The Honolulu City Council is kicking around a proposal to create a new city agency with armed rangers to enforce laws in city parks.
That may sound nice and reasonable, but we already have armed police officers who can do the same thing. The problem is that they too often don’t bother.
Cops have a tough job, with lots of competing priorities. That’s real clear. But it’s also clear that many of our parks are a real mess, and that they’re not receiving the attention they need.
It seems like authorities are stuck playing a never-ending game of “Whac-a-Mole,” in which they rotate around the island conducting sweeps of out-of-control messes. First they issue warnings, then they return and maintenance crews dismantle illegal tents and haul off piles of junk left behind. And then the squatters and druggies and other homeless park denizens come right back and start the cycle all over again, knowing that it will be a long time before another sweep.
What’s missing is routine, consistent enforcement. If it was illegal to erect a tent in a park yesterday, it’s illegal today too. And everyone knows it.
Creating a whole new bureaucracy to enforce laws in public parks seems like a very wasteful exercise in redundancy. Police can already enforce the laws. CAN, but too often DON’T.
If they need more resources, or more encouragement or direction, that should be provided.
The newspaper had an editorial today basically making the very point that the park ranger proposal would be expensive and redundant. The editorial also correctly pointed out that there are plenty of problems associated with homelessness that armed park rangers would not be able to solve.
Unfortunately, the paper also repeated the canard that “The last point-in-time count showed the homeless population dropping on all islands except Oahu, where it rose by 0.4 percent.”
The problem, of course, is that aside from being a very rough estimate, the people reflected by that percentage include the total number of homeless people counted on Oahu, which includes those living in shelters and other forms of temporary housing.
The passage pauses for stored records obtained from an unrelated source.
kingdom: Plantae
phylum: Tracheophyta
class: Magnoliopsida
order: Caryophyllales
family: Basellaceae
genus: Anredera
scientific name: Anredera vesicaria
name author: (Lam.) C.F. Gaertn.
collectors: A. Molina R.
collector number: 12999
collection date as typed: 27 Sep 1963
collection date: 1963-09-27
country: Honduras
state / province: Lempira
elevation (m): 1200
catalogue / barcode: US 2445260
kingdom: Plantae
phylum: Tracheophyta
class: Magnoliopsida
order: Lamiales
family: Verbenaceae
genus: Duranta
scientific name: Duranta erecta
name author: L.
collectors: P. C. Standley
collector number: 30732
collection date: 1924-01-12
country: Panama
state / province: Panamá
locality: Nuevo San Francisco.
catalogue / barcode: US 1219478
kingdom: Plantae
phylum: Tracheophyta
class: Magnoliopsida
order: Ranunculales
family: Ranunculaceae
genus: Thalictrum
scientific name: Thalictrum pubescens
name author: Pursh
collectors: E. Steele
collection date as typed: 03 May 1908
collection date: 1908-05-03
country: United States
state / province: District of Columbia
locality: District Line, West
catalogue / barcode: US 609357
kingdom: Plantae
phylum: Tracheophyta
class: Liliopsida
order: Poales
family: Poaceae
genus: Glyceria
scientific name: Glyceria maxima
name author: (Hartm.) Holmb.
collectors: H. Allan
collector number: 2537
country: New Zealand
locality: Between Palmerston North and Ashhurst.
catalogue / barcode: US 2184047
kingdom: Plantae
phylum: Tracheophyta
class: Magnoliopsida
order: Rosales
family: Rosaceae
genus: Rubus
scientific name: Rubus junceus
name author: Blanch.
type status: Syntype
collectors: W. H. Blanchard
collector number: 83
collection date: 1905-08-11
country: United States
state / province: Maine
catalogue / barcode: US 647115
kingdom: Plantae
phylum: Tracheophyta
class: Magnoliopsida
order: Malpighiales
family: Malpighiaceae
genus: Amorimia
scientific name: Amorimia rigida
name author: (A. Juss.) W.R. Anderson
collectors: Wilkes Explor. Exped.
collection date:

The more pertinent numbers reflect those who remain unsheltered — camping in parks, sprawled across sidewalks, shitting in doorways, etc.
The number of unsheltered homeless people on Oahu increased from 2,173 to 2,324, according to Table 3 on page 15 of the brief report that accompanied the release of the numbers.
The problems are a lot worse that some are making them out to be.
The editorial did correctly state that homeless people “have the same right to be in public areas as anyone else.” Absolutely right.
But squatters, druggies, and other homeless people also have no greater right to public areas than anyone else.
They have no right to occupy public parks with illegal tents, stolen shopping carts, and piles of bike parts that are either stolen or illegally retrieved from curbsides where they were placed for rubbish collection. They have no right to remain in parks after they are closed to the public at night. They have no right to shit anywhere they please. They have no right to engage in illegal drug and prostitution activities, surround themselves with dangerous and unleashed dogs, or to wreck or monopolize public restrooms.
The enforcement of laws in our parks and public spaces is not by itself a solution to homelessness, by any stretch of the imagination. But enforcement must be part of the solution by discouraging, rather than facilitating, the kind of bad lifestyle choices and squalor that’s been allowed to fester in our parks for so long, to the detriment of so many other park users — who are much more likely to be paying the bills for those parks.
We need to invest in comprehensive solutions for homeless people who need and will accept help. That certainly includes investing in low-cost housing.
But we also need to stop playing games and coddling the surly druggies and losers who wreck our public spaces and don’t give a shit about anyone else.
And it’s high time to stop making excuses and kicking that can down the road.